Yeah, unlike waffle about "it's really real because it's real in the real actual world, really, because I say so" (insert eye- rolling emoticon here)

OK, let's say we simulate you in a virtual world. Or, to get a particular scenario, let's assume some aliens with advanced technology turned up last night and scanned your body, and created a computer model of it. We won't worry about subtleties like substitution levels and whether "you" are actually duplicated in the process. It's enough for the present discussion that the simulated Edgar feels it's you, believes it's you, thinks its you, and appears to have a body like yours which it can move around, just as you do, in a world just like the one you're living in (they have also modelled the Earth and its surroundings. Using nanotechnology they can do all this inside a relatively small space). The simulated Edgar will think just like you, assuming your thoughts are, in fact, the product of computation in your brain, and it has your memories, because the aliens were able to model the part of your brain that stores them.

So, sim-Edgar wakes up the next morning and believes himself to be earth-Edgar.

Would he know, or discover at some point, that he's a simulation in a virtual world, and if so, how?


And the answer is "yes, he would know that, but not immediately".

So it would not change the indeterminacy, as he will not immediately see that he is in a simulation, but, unless you intervene repeatedly on the simulation, or unless you manipulate directly his mind, he can see that he is in a simulation by comparing the comp physics ("in his head") and the physics in the simulation.
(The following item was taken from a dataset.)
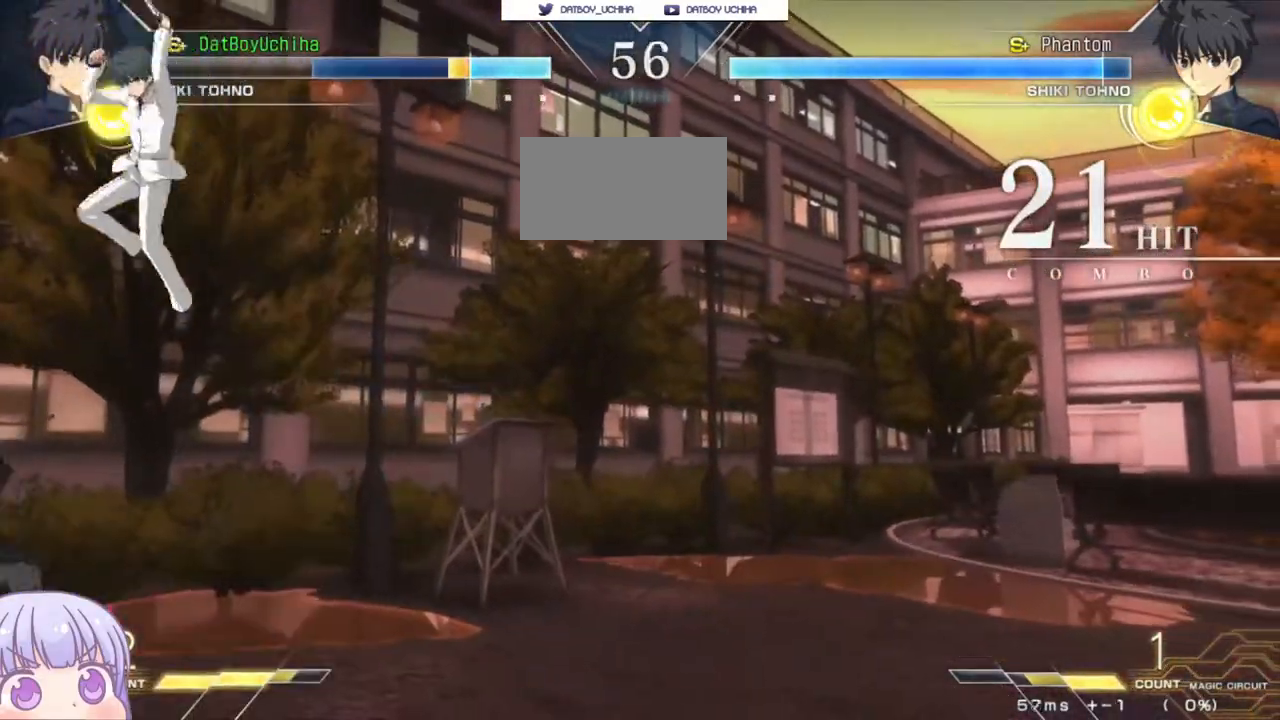
{"dt_ms": 500, "buttons": [], "left_stick": "center", "events": [[150, "SQUARE", "down"], [217, "left_stick", "center"], [233, "SQUARE", "up"], [283, "left_stick", "down-right"], [350, "R1", "down"], [367, "R1", "up"], [450, "left_stick", "center"]]}
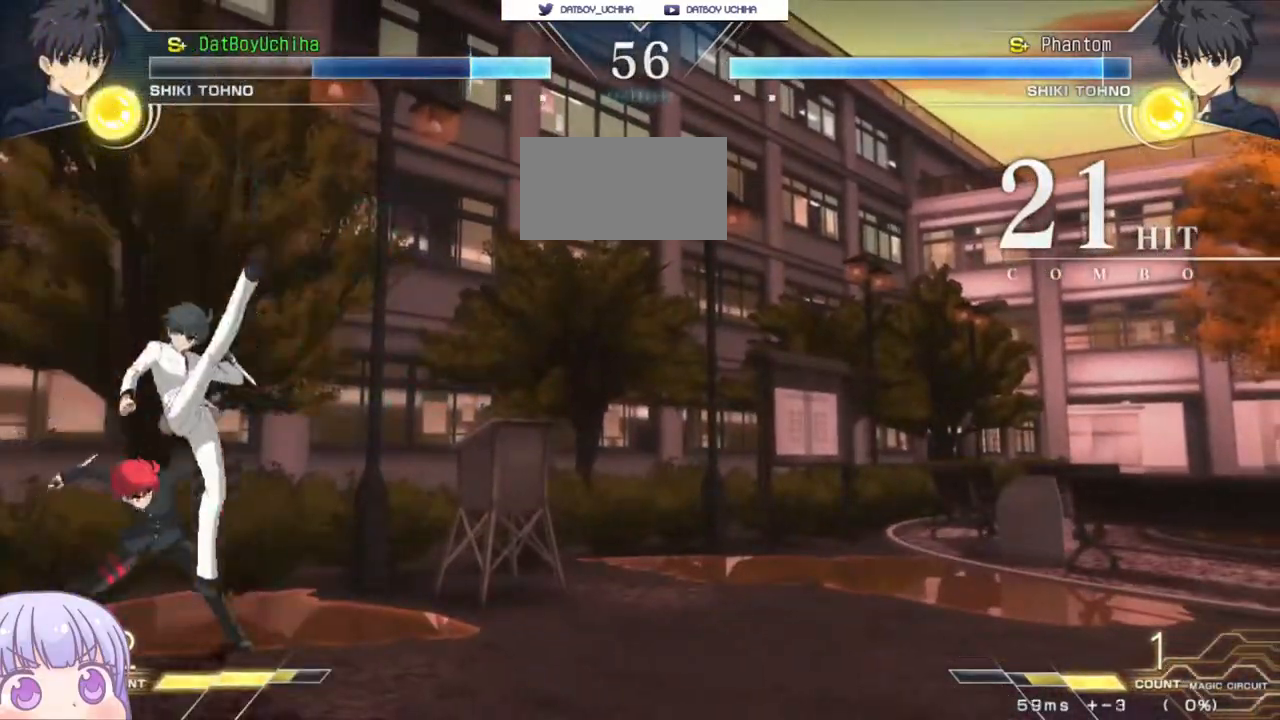
{"dt_ms": 500, "buttons": [], "left_stick": "center", "events": []}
The simulation is locally finite, and the comp-physics is necessarily infinite (it emerges from the 1p indeterminacy on the whole UD*), so, soon or later, he will bet that he is in a simulation (or that comp is wrong).

OK?

Bruno


Is this necessarily true if the simulation were run on a quantum computer so the simulants observed a kind of FPI?

But even a classical computer inherit our FPI. The global FPI should be completely invariant. You might only make the task of the simulant more difficult, by some encoding.

In a sense, you couldt add complexity to the task of failing them on physics, as you exploit the root of the FPI, (in case comp gives exactly QM, and the Heisenberg uncertainty circumscribe our level of substitution).

The simulants themselves follow the FPI all the times. The difficulty, is making them relating their normal histories.

I might try to think of a better answer. The difficulty is that a precise answer to this depends on the precise relation between the comp FPI and Everett FPI.